Above image of sailor, flag and ship courtesy of the Canadian Armed Forces.
This year marks the 56th anniversary of Canada’s flag and 25th anniversary of National Flag of Canada Day. The 15th was chosen to commemorate the first time the Maple Leaf flew as Canada’s national flag.
Canada’s flag, as we have come to know and love, the Maple Leaf was raised for the first time on Parliament Hill on February 15, 1965 and 31 years later, in 1996, National Flag of Canada Day was made official.
The journey to the final decision of Canada’s flag was not an easy process, explained Dr. Xavier Gélinas, Curator, Political History for the Museum of History.
The Canadian Flag or the Maple Leaf Flag, was decided by a vote. A joint committee of the Senate and House of Commons voted for the present flag back in 1964. The final design was taken up by parliament and approved by a royal proclamation after months of debate.
“It was an epic battle, and entire chapters and books have been written about the process. Not so much about the actual flag itself or the design of the flag, but about the very torturous process in which the design was finally reached. The final act of the drama takes place between the spring of 1964 and the last days of December 1964. The idea that Canada’s truly distinct national flag had been brewing and simmering with various intensities of heat since the early 20th century,” said Gélinas.
At the time of New France, two flags held national status: The Royal Union Flag (Union Jack) and the Red Ensign.
Canada was flying the Red Ensign in 1870. In 1892, merchant vessels registered in Canada flew the Red Ensign with only the four original provinces represented.
The Union Flag also flew on land at this time. In 1945, the Red Ensign was raised on federal buildings in Canada until the country found an official flag.
Initially, the idea to change the flag came from French Canadians because the flag the government used was deemed too closely attached to Britain and Canada’s colonial heritage.
French-speaking Canadians never liked the Canadian Ensign because it was a reminder of the former defeat in the Plains of Abraham.
In 1925, Prime Minister William Lyon Mackenzie King proposed the idea of a new national flag. He backed off after his proposal was met with protest against any attack on the Union Jack. He tried and failed again in 1945 with a joint committee of the Senate and House of Commons.
In the sixties, there was a general modernist trend, not just in Canada but also throughout the world. There was a general tendency to shake up and dust off old traditions.
Hence, the new flag design presented by King, was a symbol showing that, while Canada had respect and gratitude for their British heritage, it was time to show Canada had transcended.
“It was one of the few times Canadians got emotional over a public policy issue. Canadians are known and respected for being incremental reformists, and Canadians have always prided themselves on slow, gradual organic evolution with adjustments with trials and errors,” Dr. Gélinas informed.
Lester B. Pearson started the flag discussion again in 1960. A growing separatist movement in Quebec was raging and making it difficult to see unity in Canada at the time.

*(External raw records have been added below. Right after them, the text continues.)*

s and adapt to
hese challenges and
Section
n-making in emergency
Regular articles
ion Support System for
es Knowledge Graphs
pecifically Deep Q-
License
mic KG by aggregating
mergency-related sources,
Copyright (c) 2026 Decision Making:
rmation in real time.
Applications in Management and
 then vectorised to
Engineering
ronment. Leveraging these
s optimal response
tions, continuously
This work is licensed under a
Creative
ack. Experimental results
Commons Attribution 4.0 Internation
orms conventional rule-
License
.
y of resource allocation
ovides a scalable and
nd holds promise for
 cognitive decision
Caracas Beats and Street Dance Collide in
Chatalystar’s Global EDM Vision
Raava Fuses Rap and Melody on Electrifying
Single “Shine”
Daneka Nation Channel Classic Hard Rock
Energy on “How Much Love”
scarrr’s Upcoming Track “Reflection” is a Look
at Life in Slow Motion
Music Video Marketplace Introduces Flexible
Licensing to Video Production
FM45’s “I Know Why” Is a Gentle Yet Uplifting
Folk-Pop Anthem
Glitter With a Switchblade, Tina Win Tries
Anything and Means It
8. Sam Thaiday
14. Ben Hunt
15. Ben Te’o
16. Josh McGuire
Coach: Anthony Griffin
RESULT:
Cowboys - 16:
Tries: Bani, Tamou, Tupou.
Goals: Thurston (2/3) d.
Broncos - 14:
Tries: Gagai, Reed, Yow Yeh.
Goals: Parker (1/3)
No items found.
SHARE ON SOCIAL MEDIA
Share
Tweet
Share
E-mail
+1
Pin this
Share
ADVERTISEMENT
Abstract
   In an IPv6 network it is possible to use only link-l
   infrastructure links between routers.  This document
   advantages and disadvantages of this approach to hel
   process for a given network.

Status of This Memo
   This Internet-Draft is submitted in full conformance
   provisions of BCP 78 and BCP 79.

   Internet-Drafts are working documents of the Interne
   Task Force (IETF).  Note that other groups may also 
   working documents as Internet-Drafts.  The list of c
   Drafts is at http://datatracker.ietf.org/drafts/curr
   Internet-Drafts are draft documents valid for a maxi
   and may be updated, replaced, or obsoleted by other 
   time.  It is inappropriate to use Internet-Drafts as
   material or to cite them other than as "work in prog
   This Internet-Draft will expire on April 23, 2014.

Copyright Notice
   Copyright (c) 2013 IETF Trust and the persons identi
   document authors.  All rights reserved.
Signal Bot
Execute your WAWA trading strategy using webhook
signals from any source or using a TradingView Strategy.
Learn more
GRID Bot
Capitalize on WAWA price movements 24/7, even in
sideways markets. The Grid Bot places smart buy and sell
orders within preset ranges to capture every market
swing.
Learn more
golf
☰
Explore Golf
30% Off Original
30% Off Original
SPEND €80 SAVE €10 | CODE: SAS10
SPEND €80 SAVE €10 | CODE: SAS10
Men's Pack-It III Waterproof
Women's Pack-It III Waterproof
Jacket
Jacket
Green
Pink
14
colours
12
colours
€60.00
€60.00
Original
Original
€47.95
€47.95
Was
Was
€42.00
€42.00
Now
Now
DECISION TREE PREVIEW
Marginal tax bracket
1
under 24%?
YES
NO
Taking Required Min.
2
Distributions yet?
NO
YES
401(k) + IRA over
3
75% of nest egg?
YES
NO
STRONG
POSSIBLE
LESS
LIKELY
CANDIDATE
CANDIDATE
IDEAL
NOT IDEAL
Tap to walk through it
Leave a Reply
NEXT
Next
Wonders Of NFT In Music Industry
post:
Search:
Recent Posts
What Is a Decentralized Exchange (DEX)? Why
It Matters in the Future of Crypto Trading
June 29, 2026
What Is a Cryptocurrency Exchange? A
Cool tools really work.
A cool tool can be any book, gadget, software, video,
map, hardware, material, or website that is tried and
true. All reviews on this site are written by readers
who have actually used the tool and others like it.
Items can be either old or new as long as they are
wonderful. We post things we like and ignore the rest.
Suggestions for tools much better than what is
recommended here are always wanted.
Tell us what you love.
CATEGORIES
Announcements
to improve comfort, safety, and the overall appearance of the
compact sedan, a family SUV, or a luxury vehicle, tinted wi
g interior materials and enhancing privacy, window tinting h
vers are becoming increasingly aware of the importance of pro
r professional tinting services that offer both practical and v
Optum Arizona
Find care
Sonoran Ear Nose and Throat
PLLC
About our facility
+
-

“French Canadians were in the middle of their own identity turmoil and questioning. So it just added to the intensity of the debates,” said Gélinas.
A flag design was presented to Pearson by heraldic advisor Alan B. Beddoe, in 1964 and in June 1964, the design was presented to parliament.
All parties knew Canada needed a flag, but they couldn’t agree on a design. John Diefenbaker insisted the flag should honour Canada’s British roots by including the Union Jack. Pearson presented a design that was free of colonial association and represented unity: the Pearson Pennant.
“The design of the Pennant was ridiculed by some, but the fierce debates that took place for eight months did not center on the actual design and covering of the Pearson Pennant. The debates centered on whether it was indeed time or not to have an entirely new flag for Canada,” Dr. Gélinas added.
Pearson appointed an all-party committee after he realized the idea of a new flag couldn’t be taken up in parliament. They held meetings and reviewed thousands of designs submitted by the public over the course of six months. Over 2,000 design ideas were submitted.
The final contenders were the Pearson Pennant, designed by Alan Beddoe, and the single-leaf flag, designed primarily by George Stanley.
The single leaf design was born out of Kingston, Ontario, as the design derives straight from the Royal Military College of Canada flag. It is meant to represent the simplest and purest embodiment of Canadian unity.
On October 22, 1964, the voting commenced, and this was considered the event of the year for Canada. The single leaf won the vote, but the debate in the House lasted six more weeks.
Senate approval took place on December 17, 1964, and Queen Elizabeth II signed the royal proclamation on January 28, 1965. The Canadian Red Ensign was then retired, and the national flag was raised on February 15, 1965.